Today I asked the women in my Healing Female Pain community what topics they wanted to cover in our monthly call.
I wasn’t surprised by their responses. Here are a few…
- Rage. Sexual abuse. Connecting with our power.
- Ways of working with specific traumas/episodes earlier in life. And boundaries – saying no. Why it’s so important for our health.
- Finding our power, Trauma and abuse from events in our life & Setting boundaries.
Trauma. Rage. Abuse. Boundaries. Reclaiming our power.
Basically, what do we do with all of this anger? How do we heal this trauma? How can we empower ourselves?
If recent news has left you wondering how to deal with some of this yourself…
YOU ARE NOT ALONE.
I doubt there is a woman I know that isn’t feeling triggered right now, or hasn’t experienced some form of sexual trauma. If not sexual assault, rape, or other physical abuse…..the long term chronic trauma of living in a culture that has silenced women, and allowed this level of violence against us to go unchecked and remain underground for so long.
The bottom line is we are ALL carrying around the impact of centuries of shame, oppression, and violence towards the female body and female sexuality.
What that means is that to some extent we are all unconsciously suppressing parts of ourselves in order to survive.
And, there are some pretty big costs of this suppression, both physical and emotional.
Not only does it cut us off from our life force energy, our intuition, and our ability to thrive and experience real pleasure.
It is incredibly physically hard on our bodies. triggering the fight or flight response, creating chronic tension, impacting hormone balance, circulation, and pain pathways in the brain.
In light of the number of women sharing #metoo stories, it’s not hard to see how women’s health issues like chronic pelvic pain, fatigue, anxiety, and depression, have reached epidemic proportions.
Unhealed trauma, unexpressed anger and rage, unfelt pleasure and desire affect our health.
If you’ve been on an emotional roller coaster these past couple weeks, and/or you’re feeling triggered around your own trauma…
Here are a few things I want you to know:
1)While things might feel uncomfortable and overwhelming right now, increased awareness is always good, especially increased awareness of your own truth and emotional experience. Don’t stuff what’s coming up. Whatever it is, it’s likely been contributing to your pain. This is an opportunity to heal it.

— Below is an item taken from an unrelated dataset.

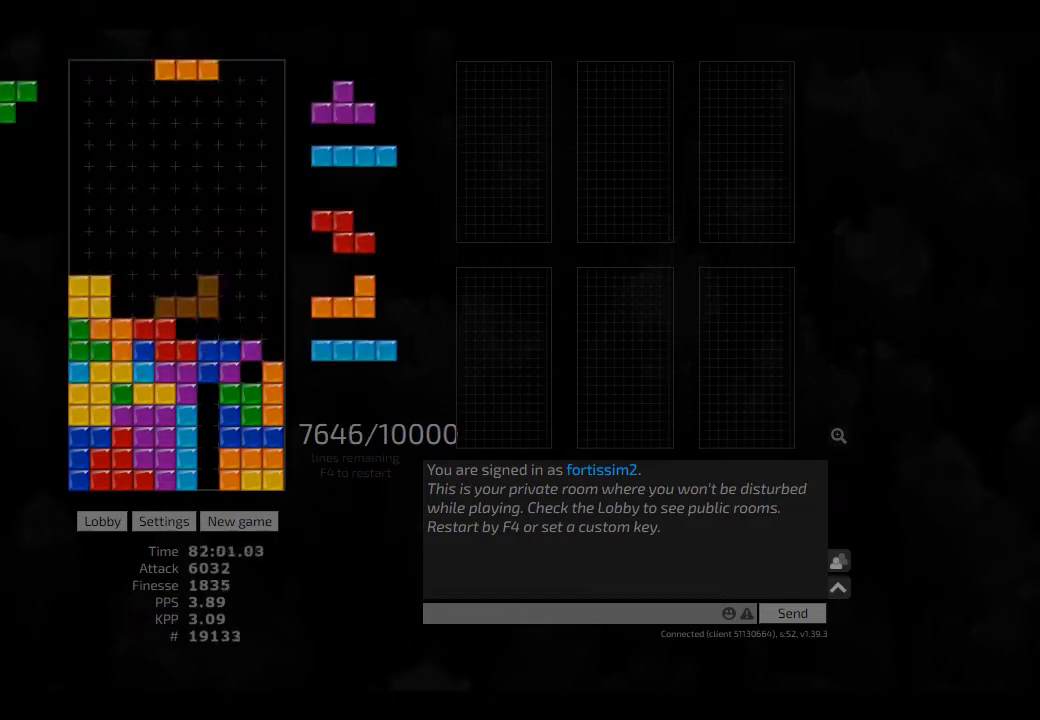
{"keys": ["hd"], "events": [[42, "ccw", "down"], [84, "hd", "up"], [125, "ccw", "up"], [167, "hd", "down"], [167, "right", "up"], [250, "right", "down"], [250, "sd", "down"], [334, "hd", "up"], [459, "right", "up"], [459, "sd", "up"], [500, "hd", "down"]]}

2)Acknowledging and healing the impact of trauma on your body is an important part of relieving painful sex and other types of pelvic pain (along with anxiety, depression, and other chronic health issues). A mind body approach is a really effective way to help heal all of this.
3)Your rage is here for a reason and it is an incredibly valuable and powerful tool in healing and reclaiming your power and sense of self. Don’t suppress it, learn how to allow it, feel it, welcome it, and use it. Here are a couple blog posts to help you with that:
4)You are not alone. If you’re feeling alone and triggered I encourage you to get some support. In particular support with allowing and feeling your emotions IN YOUR BODY. Connect with other women. Consider therapy if you’ve experienced trauma and never talked with a therapist about it. Check out my website. There is a ton on information on my blog that can help with allowing emotions in a healthy way. My Healing Female Pain program walks you step by step through the process of reclaiming your body and emotions, and is available to start any time. I also offer private coaching programs that provide more customized one-on-one guidance and support.
5)Healing the effects of sexual trauma is not only possible, it is a doorway to new levels of freedom, connection and joy in your body and in your life….as well as change on a bigger scale. That said, we can’t do it all at once. Take good care of yourself. Do things that nourish your body and soul, whether that’s extra rest, time in nature, a warm bath, or something else that feels like play to you.
Whatever is coming up for you right now, I invite you to honor and be present with your experience and yourself. Speak up and share your truth in ways that feel safe to you. Find support. While it can feel hard to face some of the deeper issues that can be underlying or contributing to pelvic pain, it is so important to do.
There is a whole world of pleasure, health, joy, energy, and empowerment that are rightfully yours and totally accessible. This is an opportunity to begin (or continue) reclaiming that for yourself.
As each one of us heals ourselves, we empower every other woman to do the same.